Records supplied.
━━━━━━━━
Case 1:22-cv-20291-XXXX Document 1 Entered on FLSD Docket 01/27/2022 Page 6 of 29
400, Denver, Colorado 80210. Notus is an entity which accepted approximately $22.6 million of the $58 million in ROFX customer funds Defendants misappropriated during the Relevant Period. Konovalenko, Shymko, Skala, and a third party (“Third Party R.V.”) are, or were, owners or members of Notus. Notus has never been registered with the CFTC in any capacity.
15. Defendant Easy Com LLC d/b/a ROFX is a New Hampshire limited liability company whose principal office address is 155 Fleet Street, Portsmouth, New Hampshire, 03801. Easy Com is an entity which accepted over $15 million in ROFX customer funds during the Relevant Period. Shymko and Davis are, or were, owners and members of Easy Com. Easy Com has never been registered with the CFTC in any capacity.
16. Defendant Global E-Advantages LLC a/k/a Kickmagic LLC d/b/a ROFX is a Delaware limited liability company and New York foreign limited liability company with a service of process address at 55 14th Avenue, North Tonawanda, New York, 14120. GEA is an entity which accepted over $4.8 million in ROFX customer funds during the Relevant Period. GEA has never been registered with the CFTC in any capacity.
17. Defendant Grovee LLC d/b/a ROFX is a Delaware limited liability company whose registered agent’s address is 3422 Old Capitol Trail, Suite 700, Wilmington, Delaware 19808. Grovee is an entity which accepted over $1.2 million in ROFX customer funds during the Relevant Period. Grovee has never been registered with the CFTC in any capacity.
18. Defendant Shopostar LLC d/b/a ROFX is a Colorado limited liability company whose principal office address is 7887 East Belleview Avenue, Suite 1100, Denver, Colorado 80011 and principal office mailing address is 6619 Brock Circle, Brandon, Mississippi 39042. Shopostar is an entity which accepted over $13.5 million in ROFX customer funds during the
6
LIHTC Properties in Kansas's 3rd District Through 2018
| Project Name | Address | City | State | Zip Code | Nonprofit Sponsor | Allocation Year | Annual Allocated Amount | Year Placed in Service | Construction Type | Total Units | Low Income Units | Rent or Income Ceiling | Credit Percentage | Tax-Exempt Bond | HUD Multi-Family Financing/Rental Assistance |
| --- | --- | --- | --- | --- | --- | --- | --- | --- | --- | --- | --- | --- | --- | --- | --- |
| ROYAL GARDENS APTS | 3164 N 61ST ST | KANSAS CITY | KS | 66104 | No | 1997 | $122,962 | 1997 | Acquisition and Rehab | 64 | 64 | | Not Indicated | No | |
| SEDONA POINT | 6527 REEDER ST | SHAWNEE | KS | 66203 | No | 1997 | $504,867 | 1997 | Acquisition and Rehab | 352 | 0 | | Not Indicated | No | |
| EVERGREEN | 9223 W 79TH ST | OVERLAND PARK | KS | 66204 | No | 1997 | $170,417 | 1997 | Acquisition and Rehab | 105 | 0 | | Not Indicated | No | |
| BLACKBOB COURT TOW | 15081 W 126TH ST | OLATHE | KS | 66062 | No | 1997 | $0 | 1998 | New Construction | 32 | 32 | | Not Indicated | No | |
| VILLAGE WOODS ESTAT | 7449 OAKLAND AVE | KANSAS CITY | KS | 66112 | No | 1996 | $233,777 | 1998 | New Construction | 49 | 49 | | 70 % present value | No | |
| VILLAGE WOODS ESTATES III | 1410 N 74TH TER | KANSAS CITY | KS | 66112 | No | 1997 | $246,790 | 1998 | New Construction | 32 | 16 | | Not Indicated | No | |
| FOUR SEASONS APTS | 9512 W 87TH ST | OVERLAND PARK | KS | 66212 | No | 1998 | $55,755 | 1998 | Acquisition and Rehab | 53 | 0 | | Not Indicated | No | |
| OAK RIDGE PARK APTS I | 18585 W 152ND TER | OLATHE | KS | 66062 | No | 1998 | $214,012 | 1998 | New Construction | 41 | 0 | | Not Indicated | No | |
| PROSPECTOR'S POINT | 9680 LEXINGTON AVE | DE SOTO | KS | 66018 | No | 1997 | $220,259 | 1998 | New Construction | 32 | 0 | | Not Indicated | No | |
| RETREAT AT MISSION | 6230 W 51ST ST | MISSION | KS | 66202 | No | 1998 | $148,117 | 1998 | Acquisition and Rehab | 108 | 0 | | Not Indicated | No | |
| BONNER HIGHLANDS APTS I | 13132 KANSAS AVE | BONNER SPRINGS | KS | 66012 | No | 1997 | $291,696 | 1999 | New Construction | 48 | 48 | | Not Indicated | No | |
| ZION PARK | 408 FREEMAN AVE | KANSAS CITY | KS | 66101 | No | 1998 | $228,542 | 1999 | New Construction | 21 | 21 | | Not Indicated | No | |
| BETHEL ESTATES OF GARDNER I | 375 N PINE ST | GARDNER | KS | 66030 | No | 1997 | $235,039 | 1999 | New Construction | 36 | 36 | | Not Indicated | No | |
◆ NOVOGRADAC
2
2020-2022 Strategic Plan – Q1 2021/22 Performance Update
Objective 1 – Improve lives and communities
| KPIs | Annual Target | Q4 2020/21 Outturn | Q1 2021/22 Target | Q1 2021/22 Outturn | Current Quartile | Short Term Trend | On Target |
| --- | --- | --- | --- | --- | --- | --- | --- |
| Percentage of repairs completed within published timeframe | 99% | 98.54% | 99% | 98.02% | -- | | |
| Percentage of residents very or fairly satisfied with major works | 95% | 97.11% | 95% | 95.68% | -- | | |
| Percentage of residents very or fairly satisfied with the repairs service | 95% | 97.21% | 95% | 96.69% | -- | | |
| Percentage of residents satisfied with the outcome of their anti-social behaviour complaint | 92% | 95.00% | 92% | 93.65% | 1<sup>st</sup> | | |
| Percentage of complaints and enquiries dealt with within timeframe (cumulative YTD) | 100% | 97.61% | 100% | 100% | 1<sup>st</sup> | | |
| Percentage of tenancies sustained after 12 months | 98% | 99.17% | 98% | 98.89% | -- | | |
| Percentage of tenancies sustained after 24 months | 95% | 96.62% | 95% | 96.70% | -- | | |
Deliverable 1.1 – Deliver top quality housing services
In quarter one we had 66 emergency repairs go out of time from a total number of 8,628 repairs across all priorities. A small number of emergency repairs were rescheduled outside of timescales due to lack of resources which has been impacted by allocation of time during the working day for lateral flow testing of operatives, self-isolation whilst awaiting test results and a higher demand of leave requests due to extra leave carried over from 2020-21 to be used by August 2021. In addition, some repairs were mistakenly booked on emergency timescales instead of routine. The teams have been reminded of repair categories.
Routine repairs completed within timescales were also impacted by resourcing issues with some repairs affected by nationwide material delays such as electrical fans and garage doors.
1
━━━━━━━━
Problem to solve. Extract from the records above the lines from the one containing "Financing/Rental Assistance |" to the one containing "SEDONA POINT |", both lines included, exactly as they appear and with nothing else.

Solution.
| Project Name | Address | City | State | Zip Code | Nonprofit Sponsor | Allocation Year | Annual Allocated Amount | Year Placed in Service | Construction Type | Total Units | Low Income Units | Rent or Income Ceiling | Credit Percentage | Tax-Exempt Bond | HUD Multi-Family Financing/Rental Assistance |
| --- | --- | --- | --- | --- | --- | --- | --- | --- | --- | --- | --- | --- | --- | --- | --- |
| ROYAL GARDENS APTS | 3164 N 61ST ST | KANSAS CITY | KS | 66104 | No | 1997 | $122,962 | 1997 | Acquisition and Rehab | 64 | 64 | | Not Indicated | No | |
| SEDONA POINT | 6527 REEDER ST | SHAWNEE | KS | 66203 | No | 1997 | $504,867 | 1997 | Acquisition and Rehab | 352 | 0 | | Not Indicated | No | |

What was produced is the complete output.